Climate commissioner Miguel Arias Canete was triumphant: “They said Europe is too complicated to agree quickly. They said we had too many hoops to jump through. They said we were all talk. Today’s decision shows what Europe is all about: unity and solidarity as member states take a European approach, just as we did in Paris.”
The key question is what he had to offer to get Poland onside. Canete reportedly went one on one with Warsaw’s environment minister Jan Szyszko shortly before the announcement.
Canete is having a bilateral with Polish minister now. #ParisAgreement
— James Crisp (@JamesCrisp6) September 30, 2016
The decision will go to the European Parliament for a vote next week, before the documents can be officially filed with the UN.
India, meanwhile, has given cabinet approval and plans to make the finishing touches on Sunday, Gandhi’s birthday. It all depends on richer countries living up to their side of the bargain, the government emphasised.
Narendra Modi’s administration had unsuccessfully sought membership of the Nuclear Suppliers Group in return. New Delhi-based journalist Nitin Sethi was scathing about the negotiating tactics, saying they made India look “silly”.
Anyway, the upshot is by the end of next week, barring accidents, the Paris Agreement will have passed both thresholds (55 countries representing 55% of global emissions) for entry into force. After 30 days, it becomes law, taking us to the start of the next round of climate talks in Marrakesh.
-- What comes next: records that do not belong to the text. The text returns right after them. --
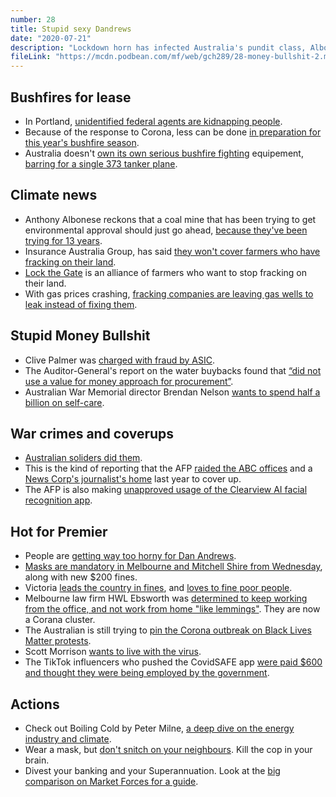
 ```yaml
---
number: 28
title: Stupid sexy Dandrews
date: "2020-07-21"
description: "Lockdown horn has infected Australia's pundit class, Albo reckons mines are cool, and we run through the highlights of recent stupid money bullshit."
fileLink: "https://mcdn.podbean.com/mf/web/gch289/28-money-bullshit-2.mp3"
---
```


## Bushfires for lease

- In Portland, [unidentified federal agents are kidnapping people](https://www.nytimes.com/2020/07/17/us/portland-protests.html).
- Because of the response to Corona, less can be done [in preparation for this year's bushfire season](https://www.abc.net.au/news/2020-07-17/coronavirus-queensland-bushfire-season-hazard-reduction/12466360). 
- Australia doesn't [own its own serious bushfire fighting](https://www.smh.com.au/politics/federal/we-need-our-own-elvis-former-fire-chiefs-warn-australia-is-unprepared-for-bushfire-peril-20190311-p5139j.html) equipement, [barring for a single 373 tanker plane](https://www.rfs.nsw.gov.au/news-and-media/ministerial-media-releases/new-737-large-air-tanker-to-fight-bush-fires).

## Climate news

- Anthony Albonese reckons that a coal mine that has been trying to get environmental approval should just go ahead, [because they've been trying for 13 years](https://www.reddit.com/r/AustralianPolitics/comments/hqw1hq/new_acland_coalmine_anthony_albanese_attacks/fy17ypd/).
- Insurance Australia Group, has said [they won't cover farmers who have fracking on their land](https://www.abc.net.au/news/2020-06-10/coal-seam-gas-farmers-queensland-insurance-pull-out-iag/12337156).
- [Lock the Gate](https://www.lockthegate.org.au/) is an alliance of farmers who want to stop fracking on their land.
- With gas prices crashing, [fracking companies are leaving gas wells to leak instead of fixing them](https://www.nytimes.com/2020/07/12/climate/oil-fracking-bankruptcy-methane-executive-pay.html).

## Stupid Money Bullshit

- Clive Palmer was [charged with fraud by ASIC](https://asic.gov.au/about-asic/news-centre/find-a-media-release/2020-releases/20-163mr-clive-palmer-charged-over-breaches-of-directors-duties-and-fraud/).
- The Auditor-General's report on the water buybacks found that [“did not use a value for money approach for procurement”](https://www.smh.com.au/politics/federal/auditor-general-watergate-report-finds-buyback-scheme-didn-t-ensure-value-20200716-p55co6.html).
- Australian War Memorial director Brendan Nelson [wants to spend half a billion on self-care](https://www.theguardian.com/australia-news/2019/apr/24/brendan-nelson-denies-conflict-of-interest-after-passing-on-fees-from-arms-firm-to-war-memorial).  

## War crimes and coverups

- [Australian soliders did them](https://www.abc.net.au/news/2020-07-15/sas-soldiers-allegedly-plant-gun-on-dead-bodies-in-afghanistan/12452964).
- This is the kind of reporting that the AFP [raided the ABC offices](https://www.abc.net.au/news/2019-06-24/afp-abc-afghan-files-raid-reporter-criminal-offence-evidence/11240838) and a [News Corp's journalist's home](https://www.theguardian.com/australia-news/2020/apr/15/high-court-rules-afp-warrant-for-raid-on-news-corp-journalists-home-was-invalid) last year to cover up.
- The AFP is also making [unapproved usage of the Clearview AI facial recognition app](https://mobile.abc.net.au/news/2020-07-13/afp-use-of-facial-recocognition-sofware-clearview-ai-revealed/12451554).

## Hot for Premier

- People are [getting way too horny for Dan Andrews](https://www.theage.com.au/national/victoria/the-strange-feeling-i-have-when-i-watch-daniel-andrews-20200710-p55av5.html).
- [Masks are mandatory in Melbourne and Mitchell Shire from Wednesday](https://www.abc.net.au/news/2020-07-19/victoria-coronavirus-cases-climb-masks-become-mandatory/12470424), along with new $200 fines.
- Victoria [leads the country in fines](https://7news.com.au/news/victoria-police/victoria-coronavirus-fines-city-of-melbourne-and-frankston-have-the-most-fines-c-1080393), and [loves to fine poor people](https://www.sbs.com.au/news/victorians-slugged-more-than-10-million-in-coronavirus-fines).
- Melbourne law firm HWL Ebsworth was [determined to keep working from the office, and not work from home "like lemmings"](https://www.afr.com/companies/professional-services/melbourne-law-firm-labelled-key-covid-19-outbreak-20200716-p55cn8). They are now a Corana cluster.
- The Australian is still trying to [pin the Corona outbreak on Black Lives Matter protests](https://twitter.com/oz_f/status/1283301188998270978).
- Scott Morrison [wants to live with the virus](https://www.theaustralian.com.au/nation/politics/scott-morrison-praises-nsw-as-a-model-for-handling-coronavirus-outbreaks/news-story/4492502bfdb85b0f1faee4cee2a2fc73).
- The TikTok influencers who pushed the CovidSAFE app [were paid $600 and thought they were being employed by the government](https://www.abc.net.au/triplej/programs/hack/tik-tok-influencers-fals-claims-covid-app/12459176).

## Actions

- Check out Boiling Cold by Peter Milne, [a deep dive on the energy industry and climate](https://www.boilingcold.com.au/western-gas-micro-oil-gas-player-with-a-us100-million-clean-up-bill/).
- Wear a mask, but [don't snitch on your neighbours](https://www.abc.net.au/news/2020-07-19/should-you-call-police-about-coronavirus-restriction-breaches/12460892). Kill the cop in your brain. 
- Divest your banking and your Superannuation. Look at the [big comparison on Market Forces for a guide](https://www.marketforces.org.au/info/compare-bank-table/).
In the US presidential debate, Republican candidate Donald Trump denied having said that global warming was a hoax perpetrated by the Chinese. Except, er, his twitter account clearly shows he did.
Guess who’s back?
So that bid for the UN chiefdom didn’t work out, but New York’s loss is London’s gain. Christiana Figueres is returning to the climate scene and aims to mobilise climate finance for pre-2020 action, she told Ed King.
No way, Norway
In the first conference of its kind, academics and activists met in Oxford earlier this week to discuss how fossil fuel supplies fit into the climate picture.
Coal, oil and gas are not mentioned in the Paris pact, but vast quantities are unburnable if climate goals are to be met. The problem is, no producer wants to relinquish its chance to profit from the remaining carbon budget, even if it accepts the science. Who has the right to extract?
“If any country in the world needn’t produce its fossil fuel resources, it’s Norway,” according to top UCL economist Paul Ekins. Statoil’s climate adviser Arne Eik, unsurprisingly, disagrees.
Say on pay
Also under scrutiny are the bonuses paid to oil executives. BP’s Bob Dudley is in line for up to AU$1.13 million a year in exploration-linked incentives, reported activist group Market Forces.
It encourages BP to pursue controversial ventures like the Great Australian Bight, which was rebuffed by regulators for a third time this week.
UK-based Share Action is urging investors to use new powers next year to bring BP and Shell’s pay structures in line with climate goals.
China may be cutting pollution at home, but is is funding and building a huge fleet of coal power stations abroad. China Dialogue and CEE Bankwatch have mapped the data.